Assigned task → Only the lines from the one containing "menginginkan kombinasi antara" through the end of the material are to be echoed, each exactly as it appears.

►

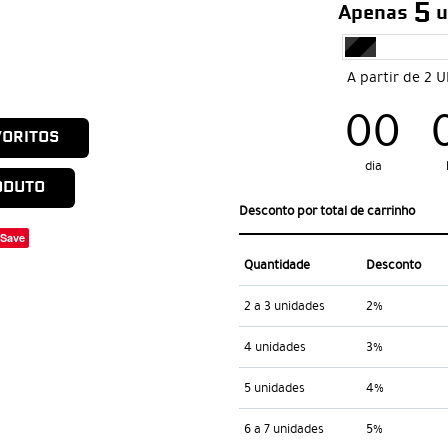
5
Apenas
u
A partir de 2 
00
VORITOS
dia
ODUTO
Desconto por total de carrinho
Save
Quantidade
Desconto
2 a 3 unidades
2%
4 unidades
3%
5 unidades
4%
6 a 7 unidades
5%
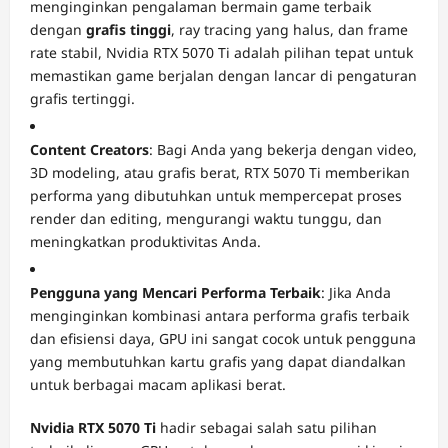
menginginkan pengalaman bermain game terbaik
dengan
grafis tinggi
, ray tracing yang halus, dan frame
rate stabil, Nvidia RTX 5070 Ti adalah pilihan tepat untuk
memastikan game berjalan dengan lancar di pengaturan
grafis tertinggi.
Content Creators
: Bagi Anda yang bekerja dengan video,
3D modeling, atau grafis berat, RTX 5070 Ti memberikan
performa yang dibutuhkan untuk mempercepat proses
render dan editing, mengurangi waktu tunggu, dan
meningkatkan produktivitas Anda.
Pengguna yang Mencari Performa Terbaik
: Jika Anda
menginginkan kombinasi antara performa grafis terbaik
dan efisiensi daya, GPU ini sangat cocok untuk pengguna
yang membutuhkan kartu grafis yang dapat diandalkan
untuk berbagai macam aplikasi berat.
Nvidia RTX 5070 Ti
hadir sebagai salah satu pilihan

◄

Expected answer →
menginginkan kombinasi antara performa grafis terbaik
dan efisiensi daya, GPU ini sangat cocok untuk pengguna
yang membutuhkan kartu grafis yang dapat diandalkan
untuk berbagai macam aplikasi berat.
Nvidia RTX 5070 Ti
hadir sebagai salah satu pilihan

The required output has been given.